Extracted text Block Start

Aguilar de la Frontera
The village is located in the south of the province, in the La Campiña region. Its gently undulating terrain is devoted to agriculture, in particular olive groves, cereals and a few vineyards. Zóñar and Rincon Lagoons Nature Reserve stands within its municipal boundaries. These lagoons, the most important in the wet zones of southern Córdoba, are places of immense beauty surrounded by agricultural land and inhabited by a number of aquatic birds, the most notable of which is the Oxyura Leucocephala duck.
Aguilar is one of Cordoba province's most important towns. Located atop a low hill, its white houses, the remains of its castle, its stately homes and its wealth of history all spill out into the surrounding countryside. A number of buildings bear witness to its rich and glorious past, but the highlights are the Clock Tower, the Hospital Church and the splendid octagonal San Jose Square.

Extracted text Block End
Data to examine Block Start

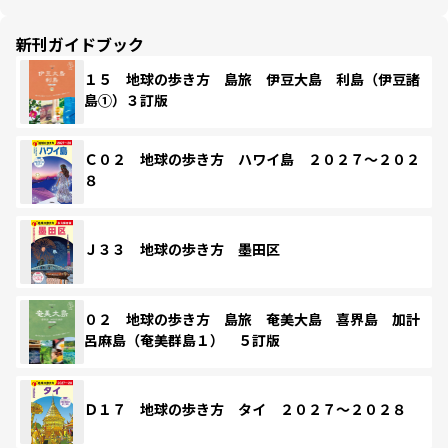
新刊ガイドブック
１５ 地球の歩き方 島旅 伊豆大島 利島（伊豆諸
島①）３訂版
Ｃ０２ 地球の歩き方 ハワイ島 ２０２７～２０２
８
Ｊ３３ 地球の歩き方 墨田区
０２ 地球の歩き方 島旅 奄美大島 喜界島 加計
呂麻島（奄美群島１） ５訂版
Ｄ１７ 地球の歩き方 タイ ２０２７～２０２８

Data to examine Block End

• _Problem requirements_:
Please resume the text about Aguilar de la Frontera, writing on from its final sentence.

• _Exercise answer_:
Well-preserved remains ranging from the Neolithic period to the late Middle Ages have been found in the village, particularly in the Neolithic settlement on the side of "Cerro del Castillo" ('Castle Hill'), where Neolithic flint knives have appeared along with Bronze Age and Iberian remains as well as a Roman relic, the bronze "Efebo" (youth).
The Romans called the village Ipagro.
Under Arab domination, it was known as Bulay or Poley and became the headquarters of Omar ben Hafsun, the leader of the Muladies.
The introduction of Christianity into the area is mentioned in the year 306 in the minutes of the Council of Elvira, which was attended by the head of the diocese, Bishop Simagine, and again in 839 by the Council of Cordoba, which reveals that Recafredo, Bishop of Cordoba, was also Bishop of Ipagro.
Reconquered by Ferdinand III, it was ceded to Cordoba until Alfonso X awarded the village to don Gonzalo Yañez, who changed its name to Aguilar in memory of his Portuguese mother, doña Maria Mendez de Aguilar.
It later reverted to crown control and was ceded first by don Peter, known as the Cruel, to his tutor, don Alfonso Fernandez Coronel; later it was granted to don Gonzalo Fernandez by Henry II in 1369. The Aguilar estate survived here until the end of the 18th century.
Vicente Nuñez, poet (20th century).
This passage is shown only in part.